Have just been grilled in my flat by police officers. Felt like members of public interviewed after plane crashes in their front gardens, talking in formulaic borrowed phrases. Found myself saying "obviously" every other word and describing my mother as being "Caucasian" and "of medium build".

Mark Darcy seemed to think a case could be made for mother being a victim of the fraud if only we could get her back. But his knight in shining armour act seems to have petered out dramatically and have not heard a peep from him since he purred off from the Alconburys' with his driver. Pah, typical man.

Friday 26 April

8st 12 (waif-like shadow with worry); cigarettes v. many; alcohol units 3; Instants 7, winnings pounds 10, profit pounds 3 (excellent start to paying off family debts.)

11pm: Hurrah! Phone call from Mark from Portugal! Apparently, he has been talking to the police all week and flew out to Albufeira yesterday. God-like man. They have found Mum and managed to track down some of the money, but not Julio. Mum is coming back tomorrow night, under police escort.

Saturday 27 April

Dad and I set off to Luton airport, preparing ourselves to comfort a very different person from the one we had last been told off by: a Mum chastened and humbled by experience. But, alas, no.

"Let go of me, you silly billy," a voice rang out through the arrival lounge. "Now we're on British soil I'm certain to be recognised and I don't want everyone seeing me being manhandled by policemen. Ooh, d'you know? I think I've left my sun hat on the aeroplane."

The two policeman rolled their eyes as Mum zoomed back towards the baggage hall with the officers of the law wearily tagging after her. Forty-five minutes later they were back. One of the policemen was carrying the sun hat.

There was nearly a stand-up fight when they tried to get her into the police car. Dad was sitting in his Sierra in tears and I was trying to explain to her that she had to go to the station but she just kept going.

"Oh don't be silly, darling. Come here. What have you got on your face?

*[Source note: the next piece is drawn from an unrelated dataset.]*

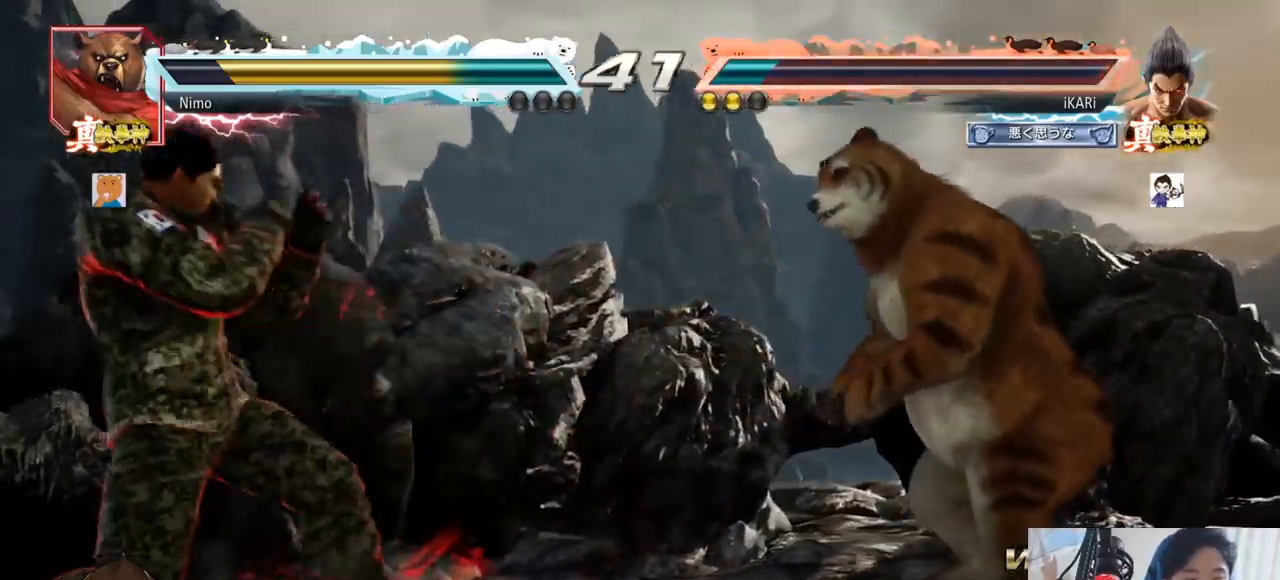
{"dt_ms": 501, "buttons": ["CIRCLE", "SQUARE"], "left_stick": "center", "events": [[117, "left_stick", "right"], [184, "left_stick", "down"], [284, "left_stick", "center"], [300, "CIRCLE", "down"], [300, "SQUARE", "down"]]}
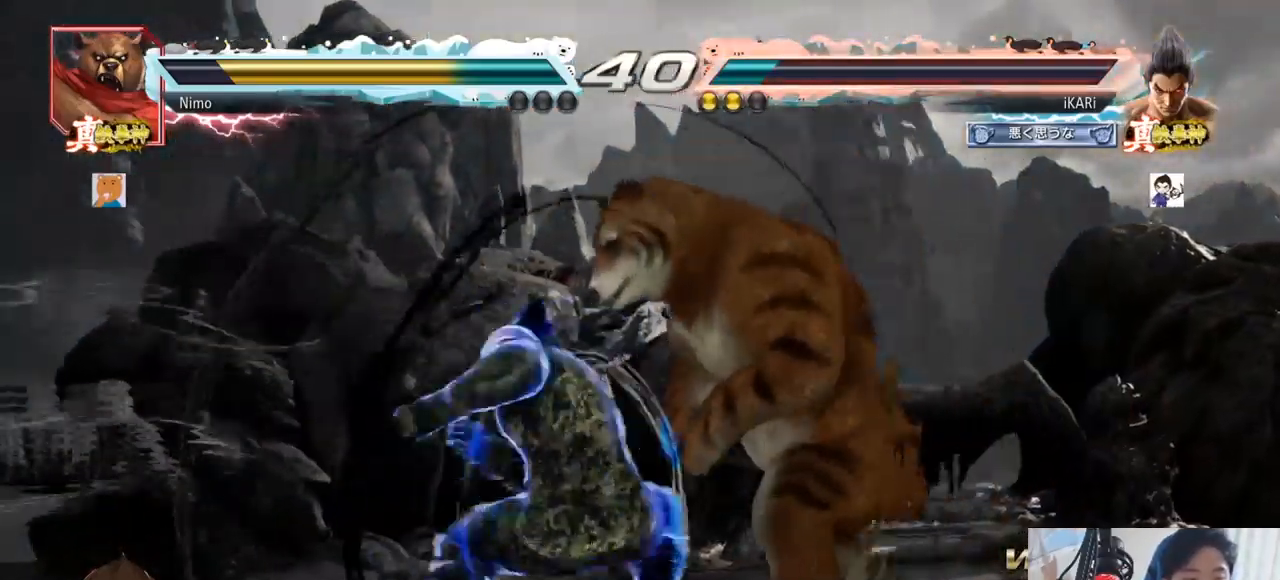
{"dt_ms": 500, "buttons": [], "left_stick": "center"}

Haven't you got a tissue?"

"Mum," I remonstrated as she took a handkerchief out of her pocket and spat on it. "You might be charged with a criminal offence," I protested as she started to dab at my face. "I think you should go quietly to the station with the policemen."

"We'll see, darling. Maybe tomorrow when I've cleaned out the vegetable basket. I left 2lbs of King Edwards in there and I bet they've sprouted. Nobody's touched the plants, apparently, the entire time I've been away, and I bet you anything Una's left the heating on."

It was only when Dad came over and curtly told her the house was about to be repossessed, vegetable basket included, that she shut up and huffily allowed herself to be put in the back of the car next to the policeman. She is being kept in overnight for questioning and we will find out about bail tomorrow.